* AIM OF THE TASK:
Give back the records below exactly, omitting the pictures.

* RECORDS TO USE:
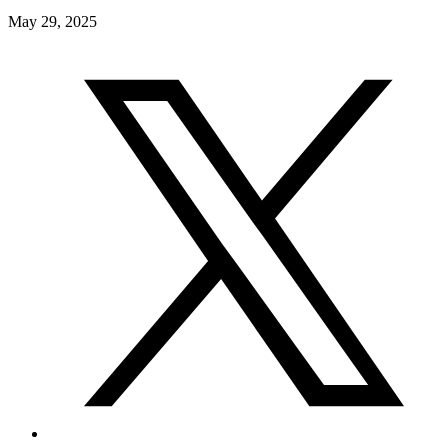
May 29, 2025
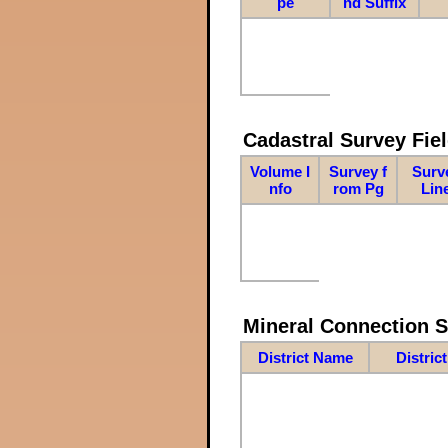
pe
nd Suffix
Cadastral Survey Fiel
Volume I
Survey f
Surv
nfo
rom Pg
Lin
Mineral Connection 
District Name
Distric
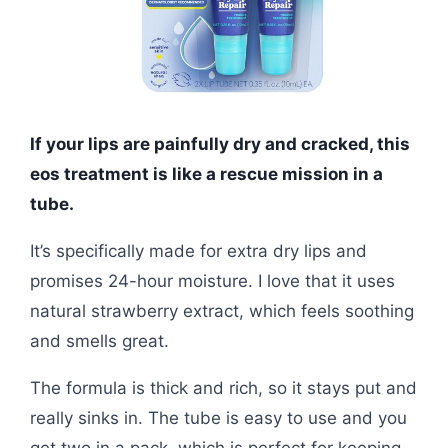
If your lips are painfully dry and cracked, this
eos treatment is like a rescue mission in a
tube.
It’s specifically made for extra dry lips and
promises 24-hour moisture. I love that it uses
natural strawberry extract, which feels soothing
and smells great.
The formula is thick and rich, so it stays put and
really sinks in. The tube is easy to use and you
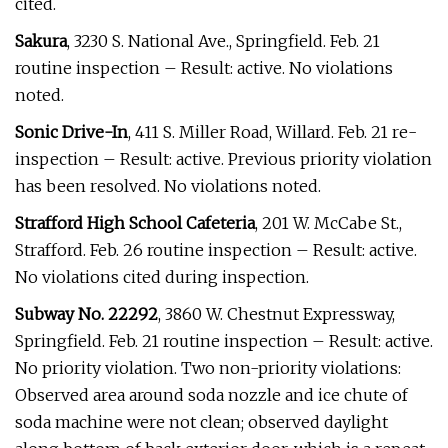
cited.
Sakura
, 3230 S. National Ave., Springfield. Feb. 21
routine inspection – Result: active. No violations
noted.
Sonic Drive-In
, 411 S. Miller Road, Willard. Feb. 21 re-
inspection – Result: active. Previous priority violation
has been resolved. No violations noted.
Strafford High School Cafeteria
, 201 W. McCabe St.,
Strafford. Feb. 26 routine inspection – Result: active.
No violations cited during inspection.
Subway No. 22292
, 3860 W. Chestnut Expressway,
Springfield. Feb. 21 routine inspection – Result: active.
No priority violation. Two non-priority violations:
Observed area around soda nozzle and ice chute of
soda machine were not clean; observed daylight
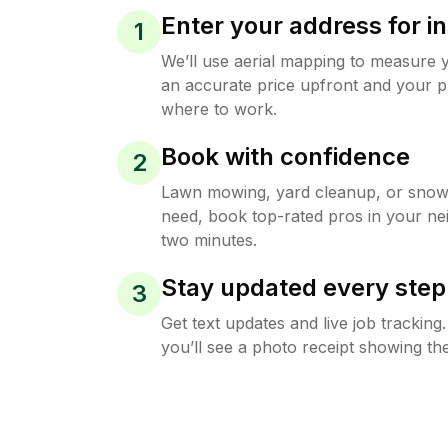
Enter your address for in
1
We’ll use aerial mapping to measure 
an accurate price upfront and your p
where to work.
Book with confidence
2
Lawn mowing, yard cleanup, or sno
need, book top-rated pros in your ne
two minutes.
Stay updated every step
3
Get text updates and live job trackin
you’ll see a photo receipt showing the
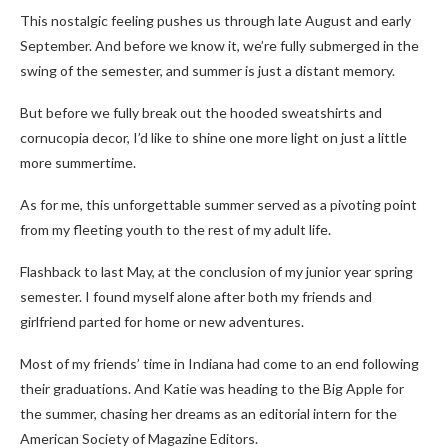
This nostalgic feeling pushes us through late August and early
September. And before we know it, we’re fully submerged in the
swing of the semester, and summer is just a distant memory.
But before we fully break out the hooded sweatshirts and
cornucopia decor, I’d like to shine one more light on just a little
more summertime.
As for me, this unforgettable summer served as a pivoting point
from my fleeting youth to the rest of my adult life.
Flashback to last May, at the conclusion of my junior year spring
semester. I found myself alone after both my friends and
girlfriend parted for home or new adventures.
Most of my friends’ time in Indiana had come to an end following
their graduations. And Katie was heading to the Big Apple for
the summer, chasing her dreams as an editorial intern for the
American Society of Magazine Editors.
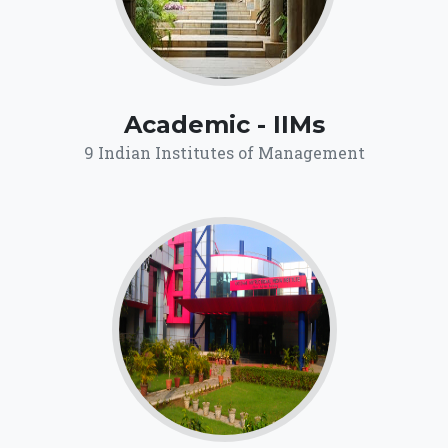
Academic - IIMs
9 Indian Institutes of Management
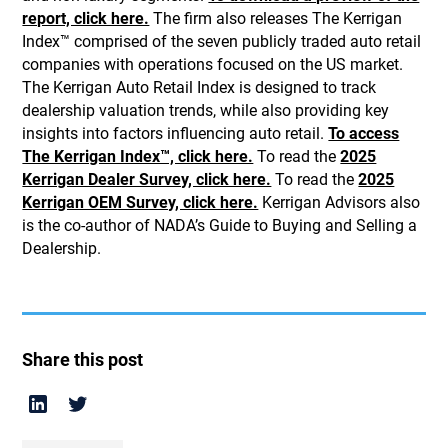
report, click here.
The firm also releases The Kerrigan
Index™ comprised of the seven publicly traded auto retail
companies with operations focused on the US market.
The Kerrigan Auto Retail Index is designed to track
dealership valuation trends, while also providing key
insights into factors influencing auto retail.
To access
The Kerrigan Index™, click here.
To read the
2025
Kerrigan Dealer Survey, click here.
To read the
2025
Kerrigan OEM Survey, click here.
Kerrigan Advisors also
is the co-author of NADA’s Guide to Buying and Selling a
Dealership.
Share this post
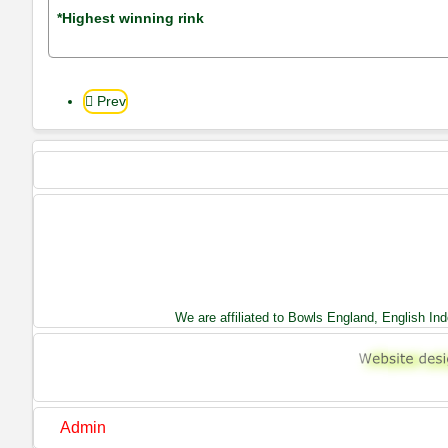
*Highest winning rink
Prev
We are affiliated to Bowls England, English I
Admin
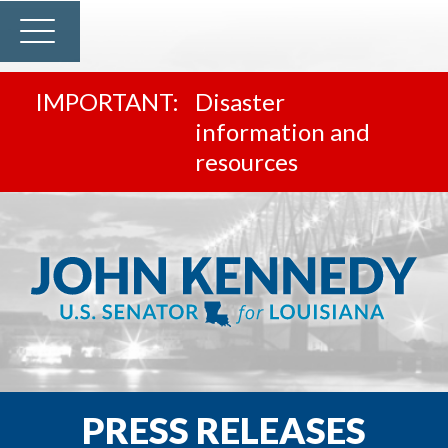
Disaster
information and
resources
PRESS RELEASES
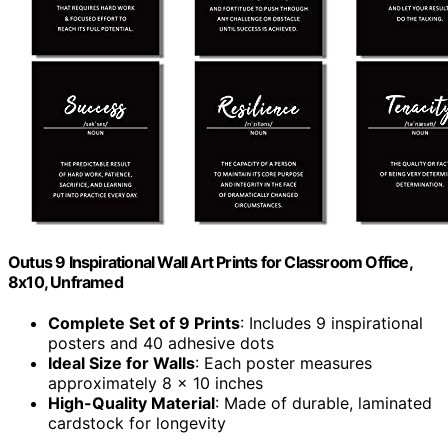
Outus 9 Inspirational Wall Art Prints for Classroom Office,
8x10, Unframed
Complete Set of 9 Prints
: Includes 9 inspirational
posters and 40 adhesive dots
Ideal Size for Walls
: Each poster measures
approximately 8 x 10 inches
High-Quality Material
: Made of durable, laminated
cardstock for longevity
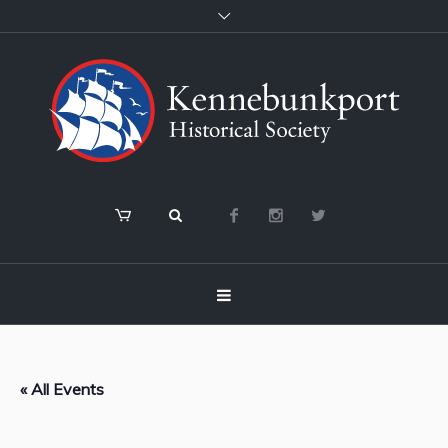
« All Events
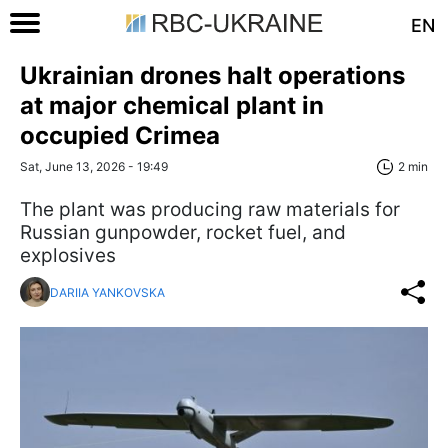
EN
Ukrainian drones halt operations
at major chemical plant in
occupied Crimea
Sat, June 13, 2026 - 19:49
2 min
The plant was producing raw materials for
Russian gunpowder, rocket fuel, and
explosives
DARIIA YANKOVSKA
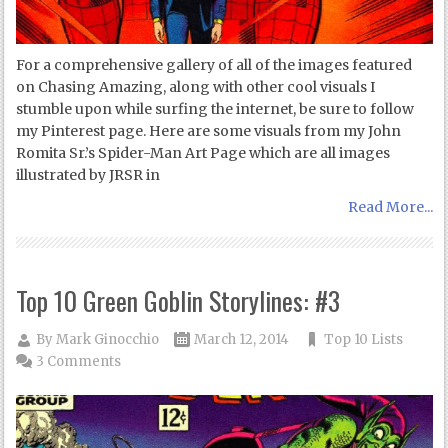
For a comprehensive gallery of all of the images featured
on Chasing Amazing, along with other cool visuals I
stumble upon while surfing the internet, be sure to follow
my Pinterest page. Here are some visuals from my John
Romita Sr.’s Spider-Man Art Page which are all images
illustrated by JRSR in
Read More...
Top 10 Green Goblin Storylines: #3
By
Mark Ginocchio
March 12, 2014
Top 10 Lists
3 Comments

* OUTPUT OF THE EXERCISE:
May 29, 2025
pe
nd Suffix
Cadastral Survey Fiel
Volume I
Survey f
Surv
nfo
rom Pg
Lin
Mineral Connection 
District Name
Distric
If your lips are painfully dry and cracked, this
eos treatment is like a rescue mission in a
tube.
It’s specifically made for extra dry lips and
promises 24-hour moisture. I love that it uses
natural strawberry extract, which feels soothing
and smells great.
The formula is thick and rich, so it stays put and
really sinks in. The tube is easy to use and you
cited.
Sakura
, 3230 S. National Ave., Springfield. Feb. 21
routine inspection – Result: active. No violations
noted.
Sonic Drive-In
, 411 S. Miller Road, Willard. Feb. 21 re-
inspection – Result: active. Previous priority violation
has been resolved. No violations noted.
Strafford High School Cafeteria
, 201 W. McCabe St.,
Strafford. Feb. 26 routine inspection – Result: active.
No violations cited during inspection.
Subway No. 22292
, 3860 W. Chestnut Expressway,
Springfield. Feb. 21 routine inspection – Result: active.
No priority violation. Two non-priority violations:
Observed area around soda nozzle and ice chute of
soda machine were not clean; observed daylight
Enter your address for in
1
We’ll use aerial mapping to measure 
an accurate price upfront and your p
where to work.
Book with confidence
2
Lawn mowing, yard cleanup, or sno
need, book top-rated pros in your ne
two minutes.
Stay updated every step
3
Get text updates and live job trackin
you’ll see a photo receipt showing the
This nostalgic feeling pushes us through late August and early
September. And before we know it, we’re fully submerged in the
swing of the semester, and summer is just a distant memory.
But before we fully break out the hooded sweatshirts and
cornucopia decor, I’d like to shine one more light on just a little
more summertime.
As for me, this unforgettable summer served as a pivoting point
from my fleeting youth to the rest of my adult life.
Flashback to last May, at the conclusion of my junior year spring
semester. I found myself alone after both my friends and
girlfriend parted for home or new adventures.
Most of my friends’ time in Indiana had come to an end following
their graduations. And Katie was heading to the Big Apple for
the summer, chasing her dreams as an editorial intern for the
American Society of Magazine Editors.
Academic - IIMs
9 Indian Institutes of Management
report, click here.
The firm also releases The Kerrigan
Index™ comprised of the seven publicly traded auto retail
companies with operations focused on the US market.
The Kerrigan Auto Retail Index is designed to track
dealership valuation trends, while also providing key
insights into factors influencing auto retail.
To access
The Kerrigan Index™, click here.
To read the
2025
Kerrigan Dealer Survey, click here.
To read the
2025
Kerrigan OEM Survey, click here.
Kerrigan Advisors also
is the co-author of NADA’s Guide to Buying and Selling a
Dealership.
Share this post
*Highest winning rink
Prev
We are affiliated to Bowls England, English I
Admin
Disaster
information and
resources
PRESS RELEASES
Outus 9 Inspirational Wall Art Prints for Classroom Office,
8x10, Unframed
Complete Set of 9 Prints
: Includes 9 inspirational
posters and 40 adhesive dots
Ideal Size for Walls
: Each poster measures
approximately 8 x 10 inches
High-Quality Material
: Made of durable, laminated
cardstock for longevity
« All Events
EN
Ukrainian drones halt operations
at major chemical plant in
occupied Crimea
Sat, June 13, 2026 - 19:49
2 min
The plant was producing raw materials for
Russian gunpowder, rocket fuel, and
explosives
DARIIA YANKOVSKA
For a comprehensive gallery of all of the images featured
on Chasing Amazing, along with other cool visuals I
stumble upon while surfing the internet, be sure to follow
my Pinterest page. Here are some visuals from my John
Romita Sr.’s Spider-Man Art Page which are all images
illustrated by JRSR in
Read More...
Top 10 Green Goblin Storylines: #3
By
Mark Ginocchio
March 12, 2014
Top 10 Lists
3 Comments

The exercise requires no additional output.